SAPPORO – Muneo Suzuki, a veteran politician known for his close ties with Russia, won a seat in Sunday’s House of Councillors election, returning to Japan’s parliament for the first time since being forced to leave the Diet due to the finalization of a conviction in 2010.


Suzuki, leader of the New Party Daichi, a political group operating mainly in Japan’s northernmost main island of Hokkaido, vowed to supporters at his office in Sapporo to work toward resolving Tokyo’s long-stalled territorial dispute with Moscow.


He is seen as still having some influence on Japan-Russia affairs, often meeting with Prime Minister Shinzo Abe to discuss the dispute over four Russian-controlled islands off Hokkaido that are claimed by Japan.


“My heart is too full for words,” the 71-year-old said. “During campaigning, I felt people are counting on me to resolve the territorial issue.”

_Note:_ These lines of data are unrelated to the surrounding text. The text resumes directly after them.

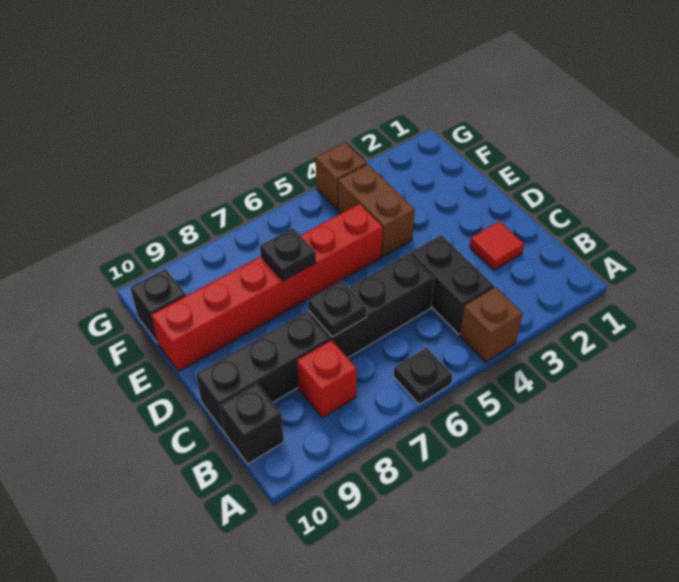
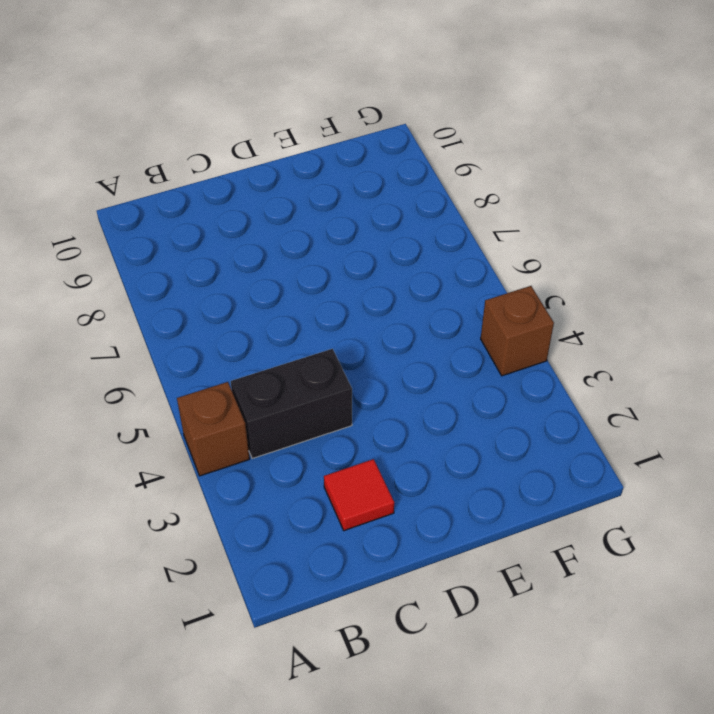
none -> black 1x1 plate [394,348,453,405]
none -> red 1x1 brick [297,340,357,418]
none -> black 1x1 brick [220,384,284,464]

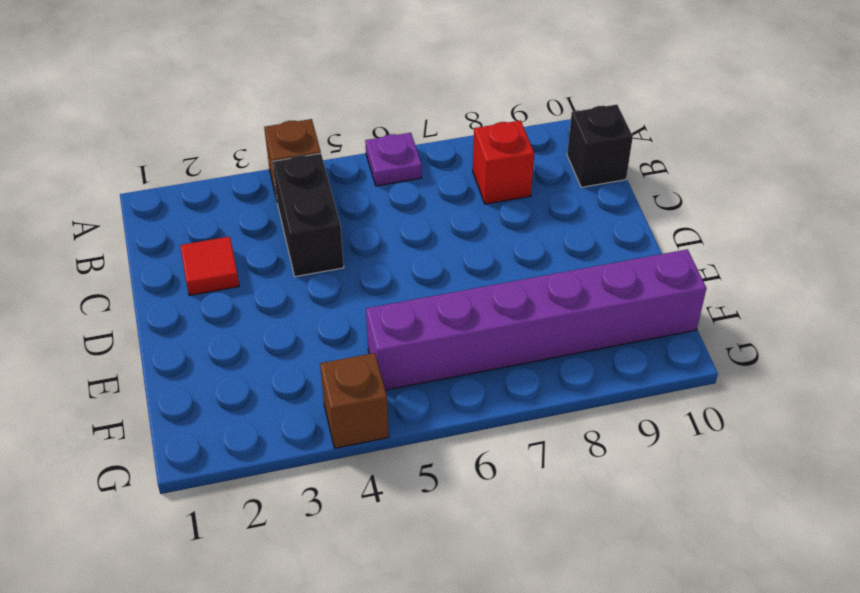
purple 1x1 plate [365,133,422,186] -> black 1x1 plate [394,348,453,405]
purple 1x6 brick [366,249,706,390] -> black 1x1 brick [130,269,186,343]
none -> black 1x6 brick [196,253,434,432]
none -> brown 1x2 brick [338,164,415,257]
none -> red 1x6 brick [151,204,383,371]

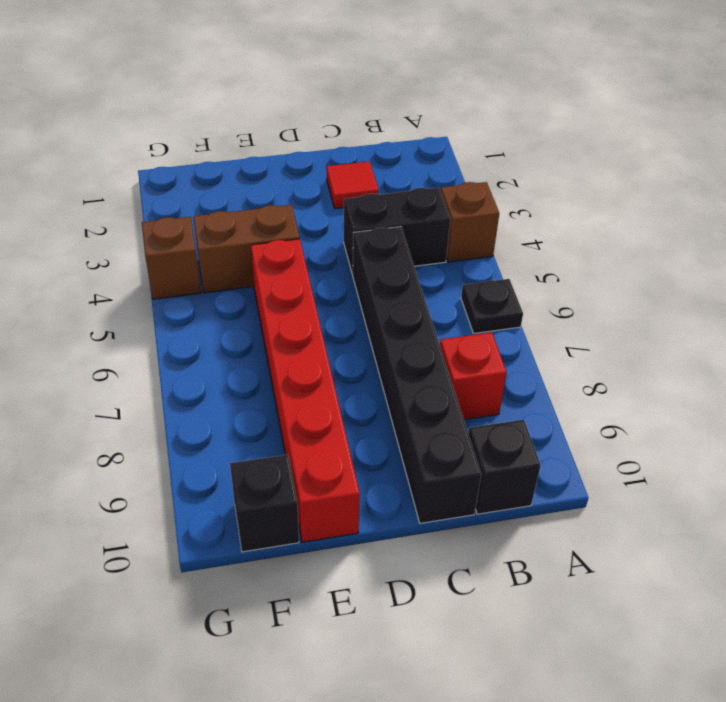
none -> black 1x1 plate [308,281,367,337]
none -> black 1x1 plate [260,228,316,281]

“I will break a sweat to resolve the issue as early as possible,” he said as he celebrated his victory in tears with his daughter and LDP House of Representatives lawmaker Takako Suzuki.

Suzuki ran for the proportional representation list of the Japan Innovation Party as the Osaka-based group aims to expand its base beyond that region. He decided to run after undergoing esophagus cancer surgery in May.


Suzuki, who used to wield considerable power in the territorial dispute talks, lost his lower house seat in September 2010 following the finalization of his conviction for bribery and other offenses. He had his civil rights suspended until April 2017.


He ran in the lower house election for the New Party Daichi in October 2017 but failed to win a seat.


After winning his first House of Representatives seat on the LDP’s ticket in 1983, Suzukiwas tapped as chief of the Hokkaido Development Agency and the Okinawa Development Agency in 1997, his first Cabinet post.


He then served as deputy chief Cabinet secretary from 1998 to 1999. He was elected eight times to the lower house.